The Trump administration reacted appropriately by ignoring Ms. Callamard’s report.
• In early July, 53 members of the U.N. Human Rights Commission, led by Cuba, declared support for China’s imposition of a new law on Hong Kong that targets pro-democracy political action and is enforced in Hong Kong by Beijing’s own police.
On Oct. 18, the U.N. arms embargo on Iran will expire. That embargo prohibits members from selling Iran weapon systems such as ships, missiles and aircraft.
Predictably, Russia and China are opposing any extension of the embargo. When the embargo expires, they will “lend” Iran the funds to buy pretty much anything it wants, including, for example, the highly-capable Russian S-400 anti-aircraft/anti-missile system. Their “loans” can’t be repaid because Mr. Trump’s economic sanctions on Iran have left its economy in tatters.
We should remember that the arms embargo is a by-product of former President Obama’s 2015 dangerous nuclear weapons deal with Iran. The deal imposed a risible inspections regime on Iran’s nuclear program and ignored its missile program entirely.
We should also remember that Mr. Obama, instead of presenting that deal to the Senate for ratification, sought and obtained a risible “ratification” of his deal from the U.N. Security Council. Former Vice President Joe Biden has said he’d rejoin that deal if he is elected.

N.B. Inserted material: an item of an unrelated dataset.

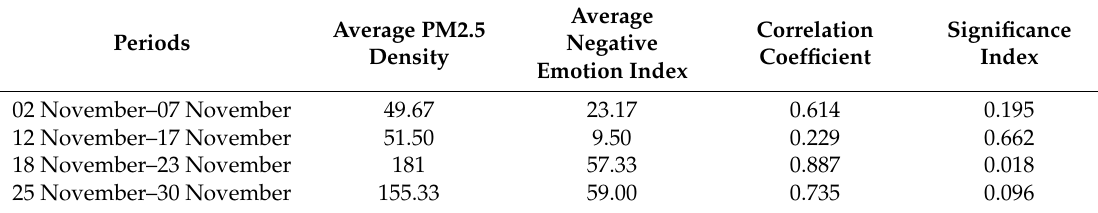
Table 7. Statistics and correlation analysis results of the four periods in Table 6. Statistics and correlation analysis results of the four periods in November.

The Trump administration said in June that if the embargo is lifted, the U.S. will try to invoke the “snap-back” of U.N. sanctions on Iran. A U.S. motion to effect that “snap-back” won’t get enough support to even force a vote.

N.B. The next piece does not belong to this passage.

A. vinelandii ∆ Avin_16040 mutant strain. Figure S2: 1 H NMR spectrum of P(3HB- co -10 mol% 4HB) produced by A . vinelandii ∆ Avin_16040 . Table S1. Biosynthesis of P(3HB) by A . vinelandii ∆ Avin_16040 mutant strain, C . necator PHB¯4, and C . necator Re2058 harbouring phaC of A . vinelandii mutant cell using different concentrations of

• Though Mr. Trump has said he wants to reduce our U.N. payments, in 2018 they still amounted to about $10 billion in “dues” and voluntary contributions to U.N. agencies, programs and commissions. He needs to get a lot tougher on the U.N. and vastly reduce our payments to it.
The only reason we need to remain a U.N. member is the veto we can exercise in the Security Council. The veto enables us to stop its worst actions. Without it, for example, the U.N. Security Council would impose severe economic sanctions on allies such as Israel.
We can keep our veto for a lot less than $10 billion.
When I was writing my book about the U.N., “Inside the Asylum: Why the UN and Old Europe are Worse than You Think,” British historian Paul Johnson told me that America should leave the U.N. and start all over with democratic and law-abiding nations. That concept was embodied in President George W. Bush’s 2003 Proliferation Security Initiative (PSI), which created a coalition of nations whose forces seized nuclear materials bound for Libya.
The PSI, functioning entirely independent of the U.N., proved the effectiveness of American leadership outside of the U.N. Mr. Trump should adopt the PSI model and use it to deal with the U.N.’s failures on Iran, China and Russia. There will be many opportunities for him to do so.
American conservatism doesn’t reject cooperation with other nations. But that cooperation functions best outside globalist organizations that claim control over U.S. actions and policies.
• Jed Babbin, a deputy undersecretary of Defense in the George H.W. Bush administration, is the author of “In the Words of Our Enemies.”